The first query is faster because the WHERE condition is Sargable. However, the 2nd and 3rd queries are not Sargable, hence those queries could not leverage the index on Name. As a result, the 2nd and 3rd queries are slower than the 1st query.
How to make SQL Server Wildcard Searches Using % Faster
Let's create a sample data set using the AdventureWorks2016 database. Let's call this new table customer.
USE AdventureWorks2016 GO CREATE TABLE customer ( customer_id int identity(1,1) primary key, cust_name varchar(100), cust_name_reverse varchar(100) ); CREATE INDEX idx_cust_name ON customer(cust_name); CREATE INDEX idx_cust_name_reverse ON customer(cust_name_reverse, cust_name);
The customer table has three columns including a primary key for the customer_id. I intentionally added the third column to contain the customer name in reverse order. We will need that column later.
The script below populates the table using the data from the [Person].[Person] table in the AdventureWorks2016 database.
INSERT INTO customer SELECT FirstName + ' ' + LastName , REVERSE(FirstName + ' ' + LastName) FROM [Person].[Person]
Note that the INSERT query uses the REVERSE function to generate the customer name in reverse order.
Also, note that we have indexes on both cust_name and cust_name_reverse columns.
Slower SQL Server Wildcard Search
Let's do a search to find out all the customers with their names ending with 'Abercrombie'. See the below query:
SELECT cust_name FROM customer WHERE cust_name LIKE '%Abercrombie'
Here are the results:
The execution plan does an Index Scan.
This table has 19,972 records and the query returns only three records. It does an Index Scan, meaning the entire index of cust_name had to be scanned to find just three records which is not good in terms of performance.
The query above cannot be further improved.
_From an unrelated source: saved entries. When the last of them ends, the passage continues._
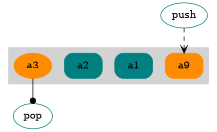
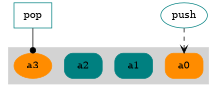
  digraph {
    node [color=teal shape=box style="rounded,filled"]
-   a0 [color=darkorange label=a9]
+   a0 [color=darkorange]
    a1
    a2
    a3 [color=darkorange shape=ellipse]
-   pop [shape="" style=""]
+   pop [style=""]
    push [shape="" style=""]
    subgraph cluster_1 {
      color=lightgrey
      style=filled
      a0
      a1
      a2
      a3
    }
-   a3 -> pop [arrowhead=dot style=solid]
+   pop -> a3 [arrowhead=dot style=solid]
    push -> a0 [arrowhead=vee style=dashed]
  }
Faster SQL Server Wildcard Search
We could use an alternative method to get the same result more efficiently with an index seek. See the alternative query below:
SELECT cust_name FROM customer WHERE cust_name_reverse LIKE REVERSE('Abercrombie') + '%'
Here are the results:
The execution plan does an Index Seek.
This time, we used cust_name_reverse column which has the customer name in reverse order. Also, notice the percentage sign (%) is at the end of the search string. Basically, we have converted our query to make it Sargable as 'abc%'.
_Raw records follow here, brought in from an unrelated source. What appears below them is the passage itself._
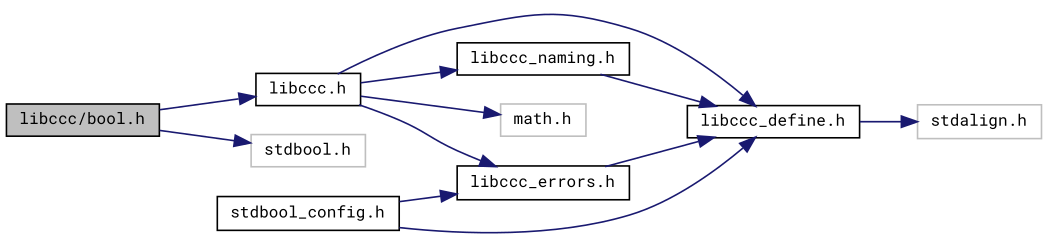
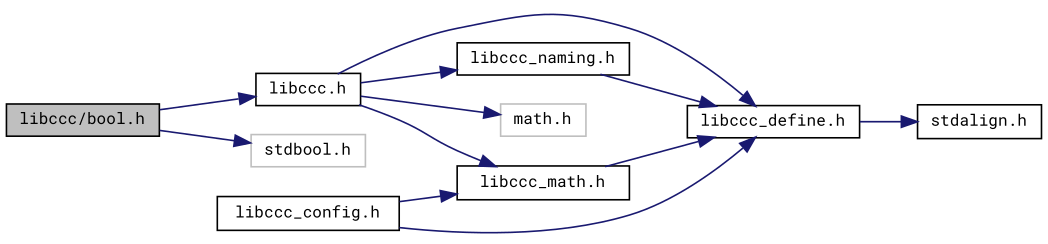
  digraph {
    fontname="Roboto Mono"
    rankdir=LR
    node [color=black fillcolor=white fontname="Roboto Mono" fontsize=10 shape=record style=filled]
    edge [color=midnightblue fontname="Roboto Mono" fontsize=10 labelfontname=Consolas labelfontsize=10 style=solid]
    n1 [fillcolor=grey75 fontcolor=black height=0.2 label="libccc/bool.h" width=0.4]
    n2 [height=0.2 label="libccc.h" width=0.4]
    n3 [color=grey75 height=0.2 label="stdbool.h" width=0.4]
    n4 [height=0.2 label="libccc_define.h" width=0.4]
-   n5 [height=0.2 label="libccc_errors.h" width=0.4]
+   n5 [height=0.2 label="libccc_math.h" width=0.4]
    n6 [height=0.2 label="libccc_naming.h" width=0.4]
    n7 [color=grey75 height=0.2 label="math.h" width=0.4]
-   n8 [color=grey75 height=0.2 label="stdalign.h" width=0.4]
-   n9 [height=0.2 label="stdbool_config.h" width=0.4]
+   n8 [height=0.2 label="stdalign.h" width=0.4]
+   n9 [height=0.2 label="libccc_config.h" width=0.4]
    n1 -> n2
    n1 -> n3
    n2 -> n4
    n2 -> n5
    n2 -> n6
    n2 -> n7
    n4 -> n8
    n5 -> n4
    n6 -> n4
    n9 -> n4
    n9 -> n5
  }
Comparing the SQL Server Wildcard Queries
Let's execute both queries at once and compare the execution plans and cost comparison.
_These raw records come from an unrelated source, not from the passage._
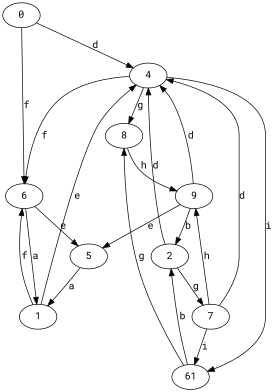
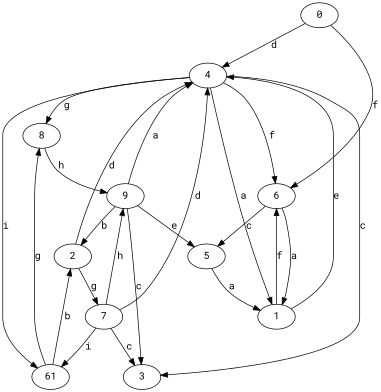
  strict digraph {
    fontname="Roboto Mono"
    node [fontname="Roboto Mono"]
    edge [fontname="Roboto Mono"]
    0
    4
    6
    1
+   3
    8
    n7 [label=61]
    5
    2
    7
    9
    0 -> 4 [label=d]
    0 -> 6 [label=f]
    4 -> 6 [label=f]
+   4 -> 1 [label=a]
+   4 -> 3 [label=c]
    4 -> 8 [label=g]
    4 -> n7 [label=i]
    6 -> 1 [label=a]
-   6 -> 5 [label=e]
+   6 -> 5 [label=c]
    1 -> 4 [label=e]
    1 -> 6 [label=f]
    8 -> 9 [label=h]
    n7 -> 8 [label=g]
    n7 -> 2 [label=b]
    5 -> 1 [label=a]
    2 -> 4 [label=d]
    2 -> 7 [label=g]
    7 -> 4 [label=d]
+   7 -> 3 [label=c]
    7 -> n7 [label=i]
    7 -> 9 [label=h]
-   9 -> 4 [label=d]
+   9 -> 4 [label=a]
+   9 -> 3 [label=c]
    9 -> 5 [label=e]
    9 -> 2 [label=b]
  }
We can see the first query that does an Index Scan is 96% of the batch and the second query that does an Index Seek is 4% of the batch.
It's great! The alternative approach is a big improvement.
The drawback of this approach is that you need to have an additional column to store the reverse order of the string, but if you are designing the database system, you can add the additional column if it is something that will be used frequently with wildcard searches where "%" is at the beginning of the string. The performance gain with this approach could be bigger than the additional storage it uses. It's your choice!